Somewhere between the baby-cereal aisle and the tenth article about iron, "doing solids right" can start to feel like an exam. It isn't. You don't need a perfect plan — mostly a little iron, most days, alongside the milk your baby already loves.

Why iron matters from around 6 months

Babies are born with a store of iron that, together with the iron in breastmilk and formula, carries them through roughly the first 6 months. After that, those stores naturally start to run down — and a growing baby's body, especially their fast-developing brain, needs more iron than milk alone now provides.

That's a big part of why solids start around the middle of the first year. The WHO, the AAP and Australia's Raising Children Network all point to around 6 months as the window to begin, once your baby shows they're ready: good head control, sitting with support, and showing interest in food.

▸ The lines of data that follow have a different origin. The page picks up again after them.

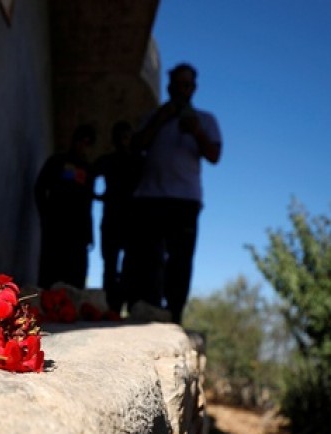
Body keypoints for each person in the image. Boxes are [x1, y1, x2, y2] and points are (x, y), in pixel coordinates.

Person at [125, 63, 222, 323]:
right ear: (169, 86)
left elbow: (214, 155)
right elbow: (135, 146)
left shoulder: (206, 119)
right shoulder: (153, 116)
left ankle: (173, 314)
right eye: (178, 84)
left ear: (194, 89)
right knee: (147, 258)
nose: (182, 89)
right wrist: (160, 120)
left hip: (185, 200)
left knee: (180, 260)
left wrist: (197, 132)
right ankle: (145, 311)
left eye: (187, 84)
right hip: (150, 197)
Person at [34, 124, 97, 289]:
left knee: (75, 279)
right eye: (81, 141)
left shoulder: (88, 171)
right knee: (50, 274)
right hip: (56, 227)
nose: (83, 146)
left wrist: (89, 234)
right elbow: (40, 188)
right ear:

Iron isn't about cramming in huge amounts. It's about offering iron-containing foods every day as part of normal meals.

Iron-rich first foods

You have lots of options, and both purees and soft finger foods count. Good sources of iron include:

  • Iron-fortified baby cereal — often suggested as an easy daily starting point
  • Meat and poultry — beef, lamb, chicken, well cooked and soft or pureed
  • Fish — soft, boneless, well cooked
  • Eggs — cooked through
  • Legumes — lentils, chickpeas, beans, well cooked and mashed
  • Tofu — soft and well mashed or in finger-sized pieces
Food type Easy ways to serve Texture tip
Iron-fortified cereal Mixed with breastmilk or formula Start runny, thicken over time
Meat / chicken Pureed, finely minced, soft strips Moist, never stringy
Legumes Mashed lentils, smooth hummus Soft enough to squash on the gum
Egg Scrambled soft, mashed hard-boiled Cooked all the way through

Pair iron with vitamin C

A simple trick that genuinely helps: serve iron-rich foods alongside vitamin C foods, which help the body absorb the iron — particularly the iron from plant foods like legumes and fortified cereal.

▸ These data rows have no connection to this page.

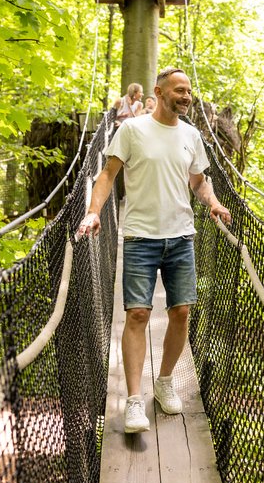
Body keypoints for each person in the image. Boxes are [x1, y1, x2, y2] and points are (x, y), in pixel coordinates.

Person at [77, 67, 232, 434]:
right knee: (138, 315)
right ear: (159, 92)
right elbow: (107, 176)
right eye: (179, 90)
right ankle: (133, 401)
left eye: (189, 91)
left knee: (181, 312)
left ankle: (164, 382)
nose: (186, 96)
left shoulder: (192, 135)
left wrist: (211, 202)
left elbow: (198, 181)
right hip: (140, 237)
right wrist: (93, 212)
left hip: (181, 237)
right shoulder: (131, 130)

Vitamin C foods that suit babies include soft cooked or mashed broccoli, capsicum, tomato, kiwi, strawberry and citrus (offered safely as soft pieces or puree). So lentils with a little mashed tomato, or fortified cereal with mashed kiwi, are quietly doing more than they look.

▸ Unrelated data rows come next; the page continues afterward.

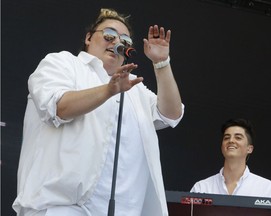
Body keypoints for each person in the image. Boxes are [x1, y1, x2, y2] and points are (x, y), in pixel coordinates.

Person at [13, 8, 184, 216]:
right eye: (109, 35)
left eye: (125, 40)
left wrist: (161, 63)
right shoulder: (63, 63)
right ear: (88, 37)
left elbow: (171, 114)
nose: (117, 43)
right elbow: (58, 106)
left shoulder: (134, 88)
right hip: (63, 207)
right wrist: (108, 90)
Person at [190, 118, 271, 198]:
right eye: (226, 138)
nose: (231, 141)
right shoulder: (201, 188)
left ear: (249, 149)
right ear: (222, 147)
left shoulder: (266, 188)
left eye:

A gentle guide — follow your baby's appetite, not the clock
StageAmount
~6 monthsOnce a day, building up1-2 tsp
7-9 monthsAround 2-3 meals a day2-3 tbsp
9-12 months3 meals plus snacksApprox 1/4-1/2 cup

These amounts are a starting picture, not a target to hit. Some days they'll eat heartily; some days barely a taste. Both are normal.

Milk keeps going

Starting solids does not mean winding milk down. Across the entire first year, breastmilk or formula stays your baby's main source of nutrition — solids are added around it, not instead of it. Offer milk feeds as usual and let food be the extra, exploratory part of the day.

A few safety notes worth keeping

A note on vitamin D and supplements: guidance varies by region and by whether your baby is breastfed, formula-fed, and how much sun exposure they get. The AAP recommends a daily vitamin D supplement for breastfed babies, while Australian advice depends on individual risk factors. Iron supplements are sometimes recommended too — but only on advice. Don't start any supplement on your own.

If you're worried about iron, a fussy eater, growth, or your baby seems pale or unusually tired, that's a conversation for your GP or child-health nurse — they can check in properly.

You're doing the right thing just by thinking about this. Offer iron most days, keep the milk flowing, and let the rest unfold gently.